AutoGluon Core
AutoGluon is an open-source AutoML library developed by AWS AI, designed to automate machine learning tasks with minimal code. It supports various data types, including tabular, image, text, and time series, enabling users to train and deploy highly accurate models efficiently. The current version is 1.5.0, with regular updates introducing new features, performance improvements, and bug fixes, typically on a quarterly major release cadence with interim patch releases.
Warnings
- breaking Models trained with an older version of AutoGluon are generally not compatible with newer versions. Users are advised to re-train models after upgrading the library.
- breaking Python 3.8 support was dropped in AutoGluon v1.2.0. Users on Python 3.8 will need to upgrade their Python environment to use v1.2.0 or newer.
- deprecated Several methods of `TabularPredictor` (e.g., `persist_models`, `get_model_names`, `get_pred_from_proba`) were deprecated in v1.0.0, started raising errors in v1.2.0, and were removed in v1.3.0.
- gotcha `autogluon-core` is a foundational package primarily containing core utilities, searchers, and schedulers for hyperparameter tuning. Most users performing machine learning tasks will interact with higher-level packages like `autogluon.tabular`, `autogluon.timeseries`, or `autogluon.multimodal` (via `pip install autogluon`).
- gotcha The `extreme` preset for `TabularPredictor`, introduced in v1.4.0, often requires a CUDA-compatible GPU (ideally with 32+ GB vRAM) for optimal performance and is most effective for datasets with at most 30,000 samples. Inference time can also be longer than with other presets.
- gotcha Python 3.13 support, introduced in v1.5.0, is currently experimental. Some features may not be available when running on Python 3.13, particularly on Windows.

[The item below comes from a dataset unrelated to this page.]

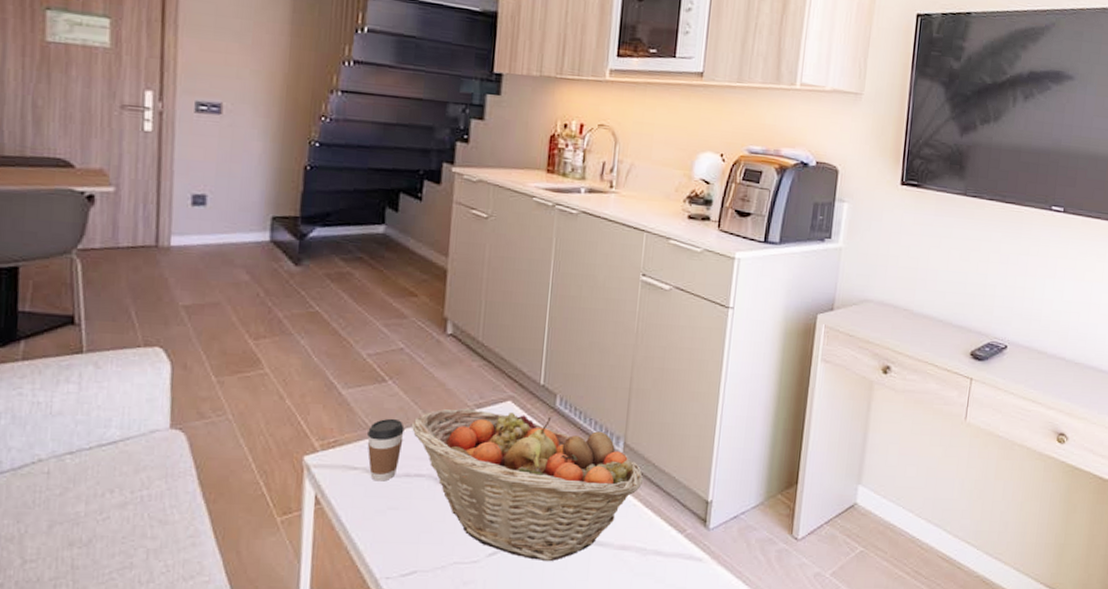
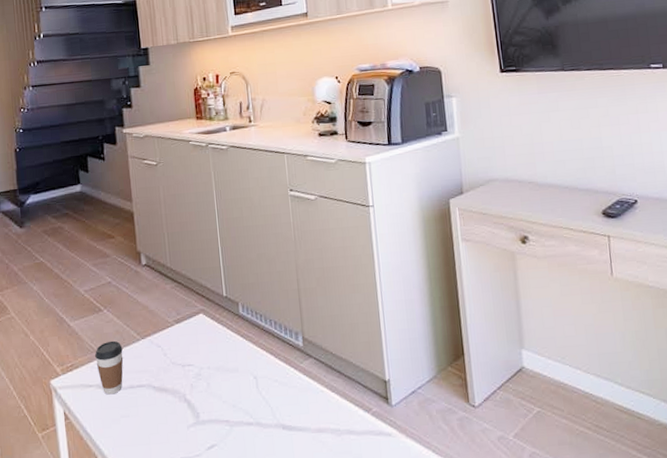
fruit basket: present [411,408,643,562] -> none [127,322,325,450]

- breaking For users previously using `"TABPFNV2"` as a model, AutoGluon v1.4.0 (and newer) strongly recommends switching to `"REALTABPFN-V2"` to avoid breaking changes related to the underlying TabPFN releases.
Install
-
pip install autogluon
Imports
- TabularPredictor
from autogluon.tabular import TabularPredictor
- TabularDataset
from autogluon.tabular import TabularDataset
Quickstart
import pandas as pd
from autogluon.tabular import TabularPredictor, TabularDataset
# Create a dummy CSV for demonstration
data = {
'feature1': [1, 2, 3, 4, 5, 6, 7, 8, 9, 10],
'feature2': ['A', 'B', 'A', 'C', 'B', 'A', 'C', 'B', 'A', 'C'],
'target': [0, 1, 0, 1, 0, 1, 0, 1, 0, 1]
}
df = pd.DataFrame(data)
df.to_csv('train.csv', index=False)
# Load data using TabularDataset
train_data = TabularDataset('train.csv')
# Initialize and train a TabularPredictor
label = 'target'
predictor = TabularPredictor(label=label, path='AutogluonModels').fit(train_data)
# Make predictions (example test data)
test_data = TabularDataset(pd.DataFrame({
'feature1': [11, 12, 13],
'feature2': ['A', 'B', 'C']
}))
predictions = predictor.predict(test_data)
print("Predictions:")
print(predictions)